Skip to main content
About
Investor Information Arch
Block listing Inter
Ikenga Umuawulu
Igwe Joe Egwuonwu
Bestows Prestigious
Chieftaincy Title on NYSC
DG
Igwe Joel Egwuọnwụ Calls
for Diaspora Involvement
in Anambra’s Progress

### Exercise
Show all lines above that contain "Igwe".

### Written response
Igwe Joe Egwuonwu
Igwe Joel Egwuọnwụ Calls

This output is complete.